On the first of these voyages, Black Arrow departed New York 18 December 1920, returning 5 February 1921 with 47 passengers, but on the return trip her steering gear broke down once again and she was towed into port at New York by harbor tugs. On her second such voyage, the steamer cleared New York 11 February for Vigo via Havana, returning to New York 7 April, her passengers on the homeward leg including three shipwrecked American sailors—rescued by the Dutch ship Zeelandia some days earlier—and 75 Spanish steerage-class passengers. On 23 April, Black Arrow departed New York on her third trip to Spain, but first made a diversion to Tampico, Mexico, where on 22 May she disembarked 445 Chinese steerage-class passengers who had travelled to New York from Hong Kong via the United States' Pacific Coast. The Chinese—a mixture of merchants, laundrymen, market gardeners, cooks and laborers mostly bound for Mexican oil fields—received a hostile reception at Tampico, where they were stoned by Mexican dockside workers.

After returning from A Coruña on 25 June, Black Arrow departed on her fourth and final voyage to Spain on 12 July. On 9 August, a few days after calling at Las Palmas, Canary Islands, the steamer went aground at Cape Vilan, Spain. (Note: The source states that the steamer cleared Las Palmas 5 July but this is plainly an error as the steamer's voyage did not even begin until the 12th. In all likelihood the writer erroneously substituted July for August.) The passengers were safely disembarked, but the steamer sank on the 11th and ship and cargo were reported to be a total loss. However, salvage attempts began shortly thereafter, with Black Arrows crew remaining aboard to assist (Note: The source erroneously gives the date of the grounding as 11 July.) and the Spanish naval ship Dorado standing by. On 1 September, the ship was successfully refloated, after which she was towed to A Coruña and later, by the wrecking tug Warbler, to Bilbao On 3 November, Black Arrow cleared Bilbao for New York, arriving at her destination on the 17th.

== Later history ==

In early January 1922, a few weeks after Black Arrows return to New York, the vessel was offered for sale by the USSB, "as is, where is". Later, she was laid up in the Passaic River, New Jersey, for an extended period.

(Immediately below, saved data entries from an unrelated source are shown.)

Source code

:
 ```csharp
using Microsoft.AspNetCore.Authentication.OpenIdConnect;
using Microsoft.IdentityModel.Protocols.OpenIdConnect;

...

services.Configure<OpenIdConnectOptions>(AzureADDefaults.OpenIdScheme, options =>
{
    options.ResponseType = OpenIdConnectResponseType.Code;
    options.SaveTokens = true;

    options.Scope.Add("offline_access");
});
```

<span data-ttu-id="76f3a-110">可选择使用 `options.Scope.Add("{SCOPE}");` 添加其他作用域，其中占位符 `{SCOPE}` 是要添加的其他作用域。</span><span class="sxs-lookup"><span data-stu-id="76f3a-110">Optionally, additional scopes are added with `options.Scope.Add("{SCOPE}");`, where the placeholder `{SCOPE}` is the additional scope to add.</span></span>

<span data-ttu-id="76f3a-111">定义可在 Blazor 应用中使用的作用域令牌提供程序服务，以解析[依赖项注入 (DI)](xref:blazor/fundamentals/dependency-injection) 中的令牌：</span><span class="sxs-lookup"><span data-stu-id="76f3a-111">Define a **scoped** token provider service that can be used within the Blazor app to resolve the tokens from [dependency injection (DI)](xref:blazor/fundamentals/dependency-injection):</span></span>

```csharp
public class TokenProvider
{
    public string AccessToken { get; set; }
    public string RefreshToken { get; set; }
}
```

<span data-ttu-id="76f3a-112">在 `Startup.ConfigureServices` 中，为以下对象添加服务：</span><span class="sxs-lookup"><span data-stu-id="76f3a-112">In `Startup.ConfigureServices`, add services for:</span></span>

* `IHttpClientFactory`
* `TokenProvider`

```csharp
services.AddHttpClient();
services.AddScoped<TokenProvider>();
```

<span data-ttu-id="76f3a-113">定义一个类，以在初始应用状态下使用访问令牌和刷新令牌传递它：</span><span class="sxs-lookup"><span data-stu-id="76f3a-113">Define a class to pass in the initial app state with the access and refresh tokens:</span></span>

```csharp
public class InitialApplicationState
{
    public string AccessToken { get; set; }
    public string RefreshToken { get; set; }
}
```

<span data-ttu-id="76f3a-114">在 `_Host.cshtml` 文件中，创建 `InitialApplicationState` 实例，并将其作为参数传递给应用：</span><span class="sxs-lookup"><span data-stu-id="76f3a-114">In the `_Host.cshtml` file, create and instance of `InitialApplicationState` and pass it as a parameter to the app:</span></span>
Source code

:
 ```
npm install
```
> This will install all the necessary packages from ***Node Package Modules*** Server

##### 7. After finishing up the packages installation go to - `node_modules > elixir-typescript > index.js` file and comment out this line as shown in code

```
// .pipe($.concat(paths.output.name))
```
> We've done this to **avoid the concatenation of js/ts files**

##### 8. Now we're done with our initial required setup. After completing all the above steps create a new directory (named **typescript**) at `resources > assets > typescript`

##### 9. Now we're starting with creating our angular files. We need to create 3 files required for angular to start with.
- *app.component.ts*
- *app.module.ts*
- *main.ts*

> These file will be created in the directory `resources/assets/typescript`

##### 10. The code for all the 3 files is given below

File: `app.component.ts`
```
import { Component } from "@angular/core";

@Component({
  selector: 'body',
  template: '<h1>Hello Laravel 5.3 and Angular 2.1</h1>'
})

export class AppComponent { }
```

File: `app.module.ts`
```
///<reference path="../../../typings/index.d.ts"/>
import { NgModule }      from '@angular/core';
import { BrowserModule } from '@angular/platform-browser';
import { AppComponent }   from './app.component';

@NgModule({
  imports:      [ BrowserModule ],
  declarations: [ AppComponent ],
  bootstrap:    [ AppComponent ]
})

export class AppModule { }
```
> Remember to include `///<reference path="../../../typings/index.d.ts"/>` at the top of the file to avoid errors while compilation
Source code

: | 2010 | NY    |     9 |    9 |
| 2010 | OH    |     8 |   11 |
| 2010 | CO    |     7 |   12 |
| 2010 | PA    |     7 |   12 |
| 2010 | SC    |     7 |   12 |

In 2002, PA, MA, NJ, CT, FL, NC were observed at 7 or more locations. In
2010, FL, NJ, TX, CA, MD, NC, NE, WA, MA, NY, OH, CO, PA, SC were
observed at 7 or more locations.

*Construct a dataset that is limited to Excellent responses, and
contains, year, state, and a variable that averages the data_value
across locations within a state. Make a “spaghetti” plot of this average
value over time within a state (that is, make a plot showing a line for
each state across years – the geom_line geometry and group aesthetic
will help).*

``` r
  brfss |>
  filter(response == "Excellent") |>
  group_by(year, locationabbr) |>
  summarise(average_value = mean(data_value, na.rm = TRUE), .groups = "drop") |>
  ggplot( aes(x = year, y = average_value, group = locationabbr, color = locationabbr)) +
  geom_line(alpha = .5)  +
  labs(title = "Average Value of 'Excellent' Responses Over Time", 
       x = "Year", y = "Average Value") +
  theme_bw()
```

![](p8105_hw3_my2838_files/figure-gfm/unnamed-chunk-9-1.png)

By 1924, Black Arrow and several other ex-USSB ships had been acquired by H. L. Crawford & Co. for the purpose of testing a new ship-breaking method which the firm's proprietor, H. L. Crawford, hoped would prove competitive with foreign yards. Crawford founded a new $75,000 firm, the American Ship Breaking Company, and established a shipbreaking plant at Howland Hook, New Jersey. In September 1924, Black Arrow had her machinery removed on Crawford's behalf at the Shupe Terminal Company, Kearny, New Jersey, after which the ship was to be taken to the Howland Hook plant for dismantling of the hull.